🤖 AI Summary
Multimodal large language models (MLLMs) struggle to balance performance and efficiency in complex visual reasoning, as existing approaches rely on massive datasets and brute-force search, resulting in coarse-grained cognitive modeling and inefficient data utilization.
Method: We propose AStar—a novel automated structured thinking paradigm grounded in Monte Carlo Tree Search (MCTS). AStar introduces a hierarchical MCTS-driven cognitive modeling mechanism that dynamically integrates internal reasoning capabilities with external structured prompt orchestration, augmented by lightweight reasoning distillation to reduce computational overhead.

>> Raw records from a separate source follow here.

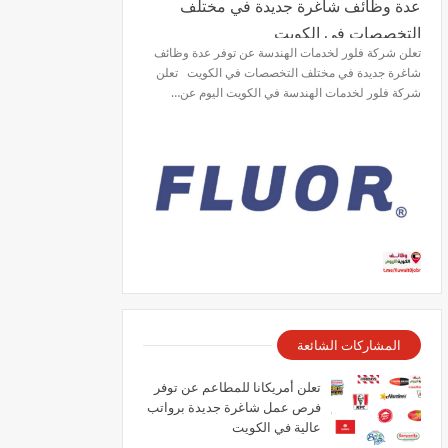
عدة وظائف شاغرة جديدة في مختلف
التخصصات في الكويت
تعلن شركة فلور لخدمات الهندسة عن توفر عدة وظائف
شاغرة جديدة في مختلف التخصصات في الكويت تعلن
شركة فلور لخدمات الهندسة في الكويت اليوم عن…
المشاركات الشائعة
تعلن أمريكانا للمطاعم عن توفر
فرص عمل شاغرة جديدة برواتب
عالية في الكويت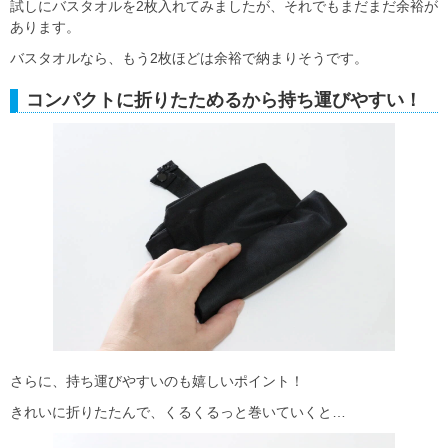
試しにバスタオルを2枚入れてみましたが、それでもまだまだ余裕が
あります。
バスタオルなら、もう2枚ほどは余裕で納まりそうです。
コンパクトに折りたためるから持ち運びやすい！
さらに、持ち運びやすいのも嬉しいポイント！
きれいに折りたたんで、くるくるっと巻いていくと…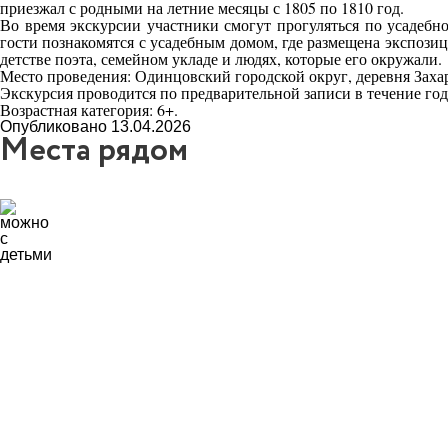
приезжал с родными на летние месяцы с 1805 по 1810 год.
Во время экскурсии участники смогут прогуляться по усадеб
гости познакомятся с усадебным домом, где размещена экспози
детстве поэта, семейном укладе и людях, которые его окружали.
Место проведения: Одинцовский городской округ, деревня Захар
Экскурсия проводится по предварительной записи в течение год
Возрастная категория: 6+.
Опубликовано 13.04.2026
Места рядом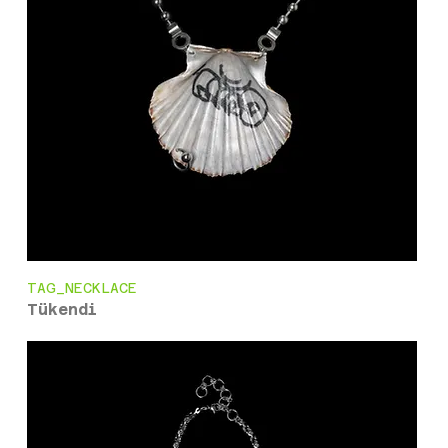
TAG_NECKLACE
Tükendi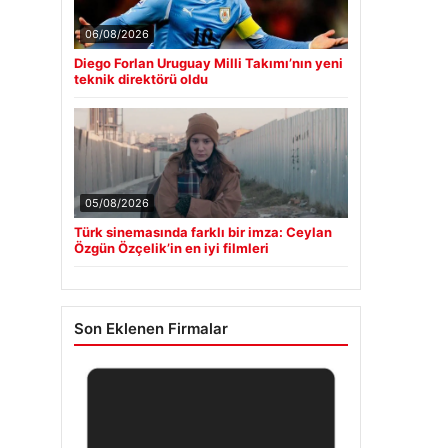
06/08/2026
Diego Forlan Uruguay Milli Takımı’nın yeni
teknik direktörü oldu
05/08/2026
Türk sinemasında farklı bir imza: Ceylan
Özgün Özçelik’in en iyi filmleri
Son Eklenen Firmalar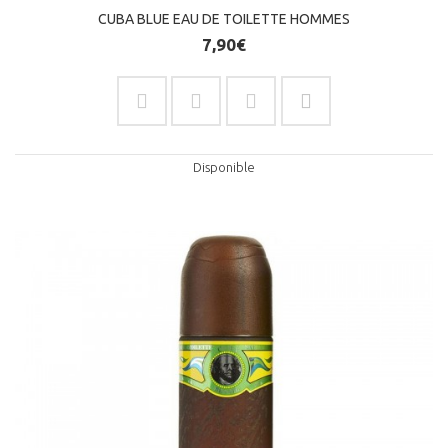
CUBA BLUE EAU DE TOILETTE HOMMES
7,90€
Disponible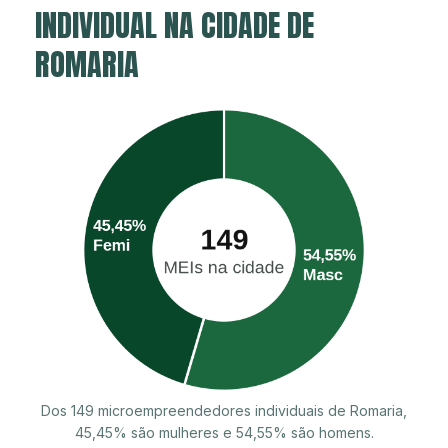
INDIVIDUAL NA CIDADE DE
ROMARIA
Dos 149 microempreendedores individuais de Romaria,
45,45% são mulheres e 54,55% são homens.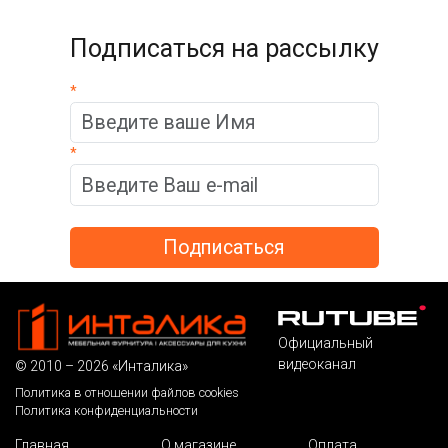
Подписаться на рассылку
*
*
Официальный
видеоканал
© 2010 – 2026 «Инталика»
Политика в отношении файлов cookies
Политика конфиденциальности
Главная
О магазине
Оплата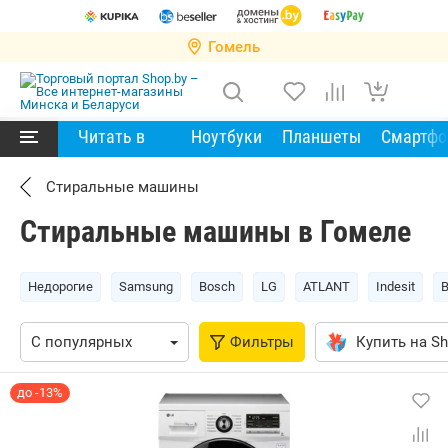
Гомель
Читать в
Ноутбуки
Планшеты
Смартф
Стиральные машины
Стиральные машины в Гомеле
Недорогие
Samsung
Bosch
LG
ATLANT
Indesit
Фильтры
Купить на Sh
до -13%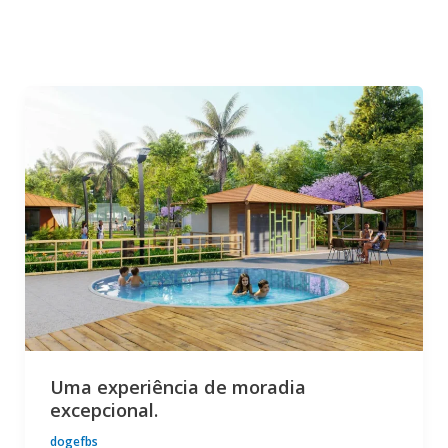
Uma experiência de moradia
excepcional.
dogefbs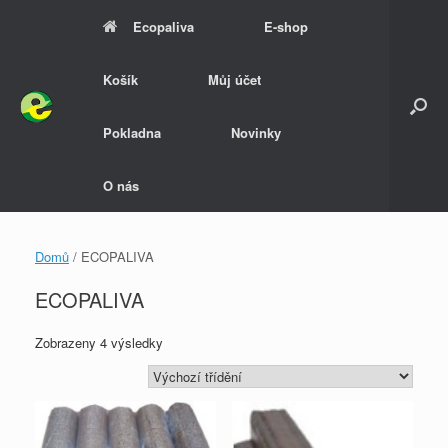
Skip
Ecopaliva
E-shop
to
content
Košík
Můj účet
Pokladna
Novinky
O nás
Domů
/ ECOPALIVA
ECOPALIVA
Zobrazeny 4 výsledky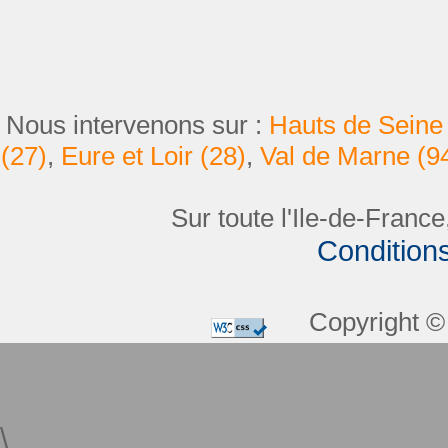
Nous intervenons sur :
Hauts de Seine 
(27)
,
Eure et Loir (28)
,
Val de Marne (9
Sur toute l'Ile-de-France
Condition
Copyright © 
\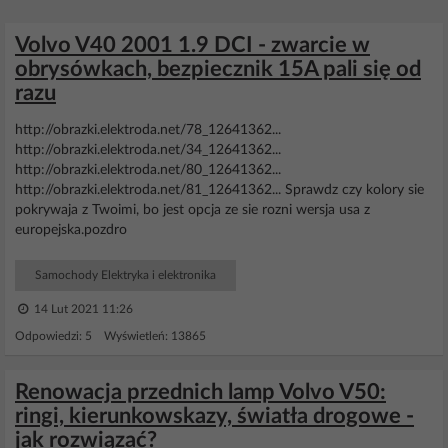
Volvo V40 2001 1.9 DCI - zwarcie w
obrysówkach, bezpiecznik 15A pali się od
razu
http://obrazki.elektroda.net/78_12641362...
http://obrazki.elektroda.net/34_12641362...
http://obrazki.elektroda.net/80_12641362...
http://obrazki.elektroda.net/81_12641362... Sprawdz czy kolory sie
pokrywaja z Twoimi, bo jest opcja ze sie rozni wersja usa z
europejska.pozdro
Samochody Elektryka i elektronika
14 Lut 2021 11:26
Odpowiedzi: 5 Wyświetleń: 13865
Renowacja przednich lamp Volvo V50:
ringi, kierunkowskazy, światła drogowe -
jak rozwiązać?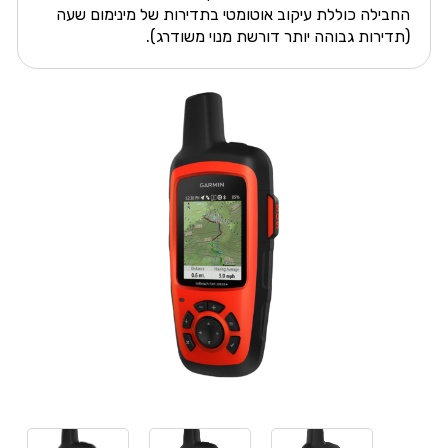
החבילה כוללת עיקוב אוטומטי בתדירות של מינימום שעה
(תדירות גבוהה יותר דורשת מנוי משודרג).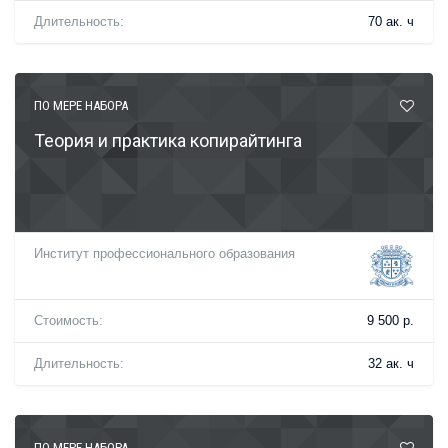
Длительность:
70 ак. ч
ПО МЕРЕ НАБОРА
Теория и практика копирайтинга
Институт профессионального образования
Стоимость:
9 500 р.
Длительность:
32 ак. ч
ПО МЕРЕ НАБОРА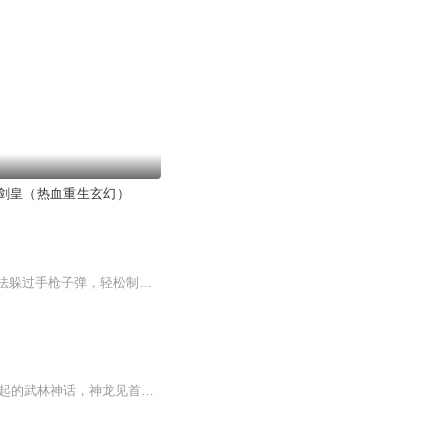
剑皇（热血重生玄幻）
蜀山剑派传人秦轩下山，在金陵火车站偶遇通缉犯周大强。他追入废弃工业区，凭借高超身法躲过手枪子弹，轻松制伏周大强，还意外发现被绑美女已解开绳子。然而，美女却误会他是登徒子，精彩故事由此展开。
稳定日更5集，不定期爆更，AI主播良心又迷人，订阅追更不迷路！ 【内容简介】 他是新崛起的武林神话，神龙见首不见尾的天外之剑的传人，令武林群雄闻之色变，但却一直是传说中的人物。他消失七年之后终于为了寻觅，下一个天外之剑的传人而踏入江湖，谁...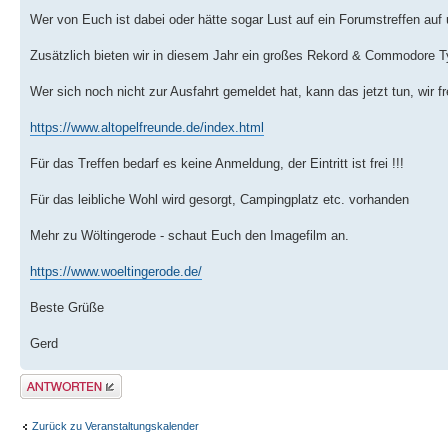
Wer von Euch ist dabei oder hätte sogar Lust auf ein Forumstreffen auf
Zusätzlich bieten wir in diesem Jahr ein großes Rekord & Commodore T
Wer sich noch nicht zur Ausfahrt gemeldet hat, kann das jetzt tun, wir 
https://www.altopelfreunde.de/index.html
Für das Treffen bedarf es keine Anmeldung, der Eintritt ist frei !!!
Für das leibliche Wohl wird gesorgt, Campingplatz etc. vorhanden
Mehr zu Wöltingerode - schaut Euch den Imagefilm an.
https://www.woeltingerode.de/
Beste Grüße
Gerd
Antwort erstellen
Zurück zu Veranstaltungskalender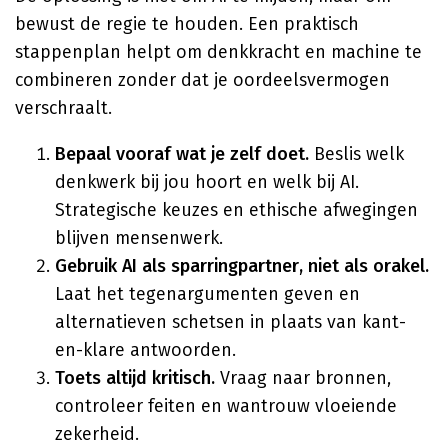
bewust de regie te houden. Een praktisch
stappenplan helpt om denkkracht en machine te
combineren zonder dat je oordeelsvermogen
verschraalt.
Bepaal vooraf wat je zelf doet.
Beslis welk
denkwerk bij jou hoort en welk bij AI.
Strategische keuzes en ethische afwegingen
blijven mensenwerk.
Gebruik AI als sparringpartner, niet als orakel.
Laat het tegenargumenten geven en
alternatieven schetsen in plaats van kant-
en-klare antwoorden.
Toets altijd kritisch.
Vraag naar bronnen,
controleer feiten en wantrouw vloeiende
zekerheid.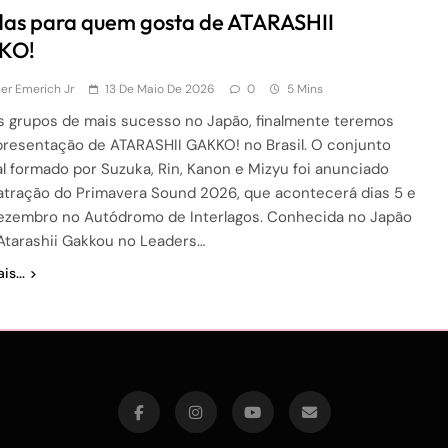
as para quem gosta de ATARASHII
KO!
r Emerich Jr
13 De Maio De 2026
0
5 Mins
 grupos de mais sucesso no Japão, finalmente teremos
resentação de ATARASHII GAKKO! no Brasil. O conjunto
l formado por Suzuka, Rin, Kanon e Mizyu foi anunciado
tração do Primavera Sound 2026, que acontecerá dias 5 e
ezembro no Autódromo de Interlagos. Conhecida no Japão
tarashii Gakkou no Leaders…
is...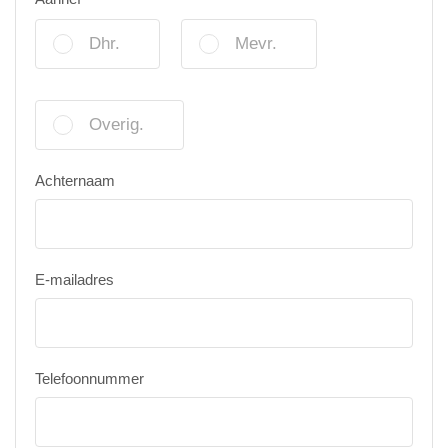
Dhr.
Mevr.
Overig.
Achternaam
E-mailadres
Telefoonnummer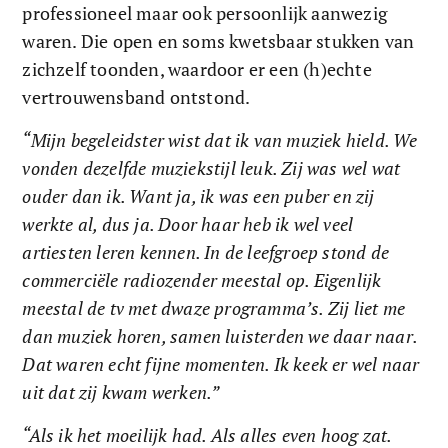
professioneel maar ook persoonlijk aanwezig 
waren. Die open en soms kwetsbaar stukken van 
zichzelf toonden, waardoor er een (h)echte 
vertrouwensband ontstond.
“Mijn begeleidster wist dat ik van muziek hield. We 
vonden dezelfde muziekstijl leuk. Zij was wel wat 
ouder dan ik. Want ja, ik was een puber en zij 
werkte al, dus ja. Door haar heb ik wel veel 
artiesten leren kennen. In de leefgroep stond de 
commerciële radiozender meestal op. Eigenlijk 
meestal de tv met dwaze programma’s. Zij liet me 
dan muziek horen, samen luisterden we daar naar. 
Dat waren echt fijne momenten. Ik keek er wel naar 
uit dat zij kwam werken.”
“Als ik het moeilijk had. Als alles even hoog zat. 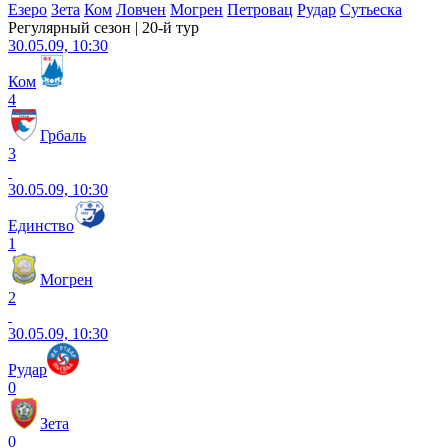
Езеро
Зета
Ком
Ловчен
Могрен
Петровац
Рудар
Сутьеска
Регулярный сезон | 20-й тур
30.05.09, 10:30
Ком
4
Грбаль
3
30.05.09, 10:30
Единство
1
Могрен
2
30.05.09, 10:30
Рудар
0
Зета
0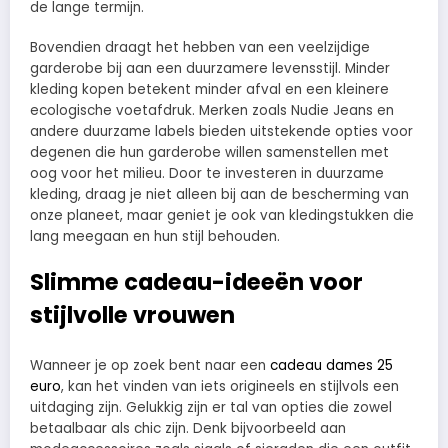
de lange termijn.
Bovendien draagt het hebben van een veelzijdige
garderobe bij aan een duurzamere levensstijl. Minder
kleding kopen betekent minder afval en een kleinere
ecologische voetafdruk. Merken zoals Nudie Jeans en
andere duurzame labels bieden uitstekende opties voor
degenen die hun garderobe willen samenstellen met
oog voor het milieu. Door te investeren in duurzame
kleding, draag je niet alleen bij aan de bescherming van
onze planeet, maar geniet je ook van kledingstukken die
lang meegaan en hun stijl behouden.
Slimme cadeau-ideeën voor
stijlvolle vrouwen
Wanneer je op zoek bent naar een
cadeau dames 25
euro
, kan het vinden van iets origineels en stijlvols een
uitdaging zijn. Gelukkig zijn er tal van opties die zowel
betaalbaar als chic zijn. Denk bijvoorbeeld aan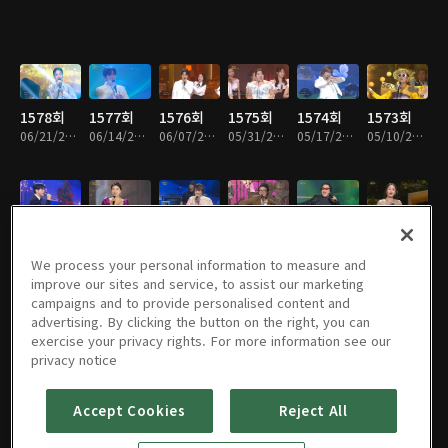
1578회
1577회
1576회
1575회
1574회
1573회
06/21/2026 • 1시간 20분
06/14/2026 • 1시간 23분
06/07/2026 • 58분
05/31/2026 • 1시간 17분
05/17/2026 • 58분
05/10/2026 • 58분
1572회
1571회
1570회
1569회
1568회
1567회
05/03/2026 • 59분
04/26/2026 • 1시간 18분
04/19/2026 • 1시간
04/12/2026 • 1시간 20분
04/05/2026 • 56분
03/29/2026 • 59분
We process your personal information to measure and
improve our sites and service, to assist our marketing
campaigns and to provide personalised content and
advertising. By clicking the button on the right, you can
exercise your privacy rights. For more information see our
1566회
1565회
1564회
1563회
1562회
1561회
privacy notice
03/22/2026 • 58분
03/15/2026 • 57분
03/08/2026 • 58분
03/01/2026 • 1시간
02/22/2026 • 1시간 20분
02/15/2026 • 58분
Accept Cookies
Reject All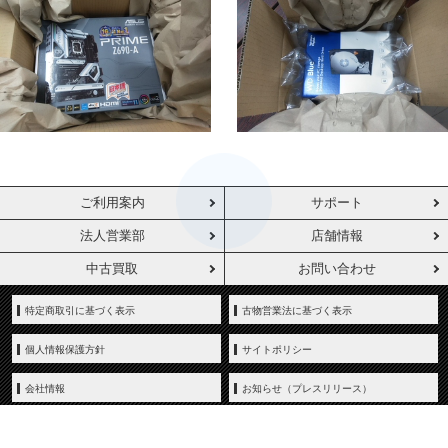
ご利用案内
サポート
法人営業部
店舗情報
中古買取
お問い合わせ
特定商取引に基づく表示
古物営業法に基づく表示
個人情報保護方針
サイトポリシー
会社情報
お知らせ（プレスリリース）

Contribution/Results: On the MathVerse benchmark, AStar achieves 54.0% accuracy using only a 7B-parameter model—surpassing GPT-4o (50.2%)—while substantially reducing both training data requirements and inference cost. The framework establishes a new paradigm for efficient, interpretable visual reasoning.
📝 Abstract
Multimodal large language models (MLLMs) exhibit impressive capabilities but still face challenges in complex visual reasoning. While recent efforts attempt to enhance MLLMs' reasoning by incorporating OpenAI o1-like structured thinking through explicit search structures or teacher-guided distillation, they often struggle to balance performance and efficiency. A critical limitation is their heavy reliance on extensive data and search spaces, resulting in low-efficiency implicit insight extraction and data utilization. To address this, we propose AStar, an Automated Structured thinking paradigm for multimodal reasoning via Monte Carlo Tree Search (MCTS). AStar automatically derives high-level cognitive reasoning patterns from limited data using MCTS-powered hierarchical structures. Building on these explicit patterns, we design a unified reasoning framework that seamlessly integrates models' internal reasoning capabilities and external reasoning guidelines, enabling efficient inference with minimal tree iterations. This novel paradigm strikes a compelling balance between performance and efficiency. Extensive experiments demonstrate AStar's effectiveness, achieving superior accuracy (54.0$%$) on the MathVerse benchmark with a 7B backbone, surpassing GPT-4o (50.2$%$) while maintaining substantial data and computational efficiency.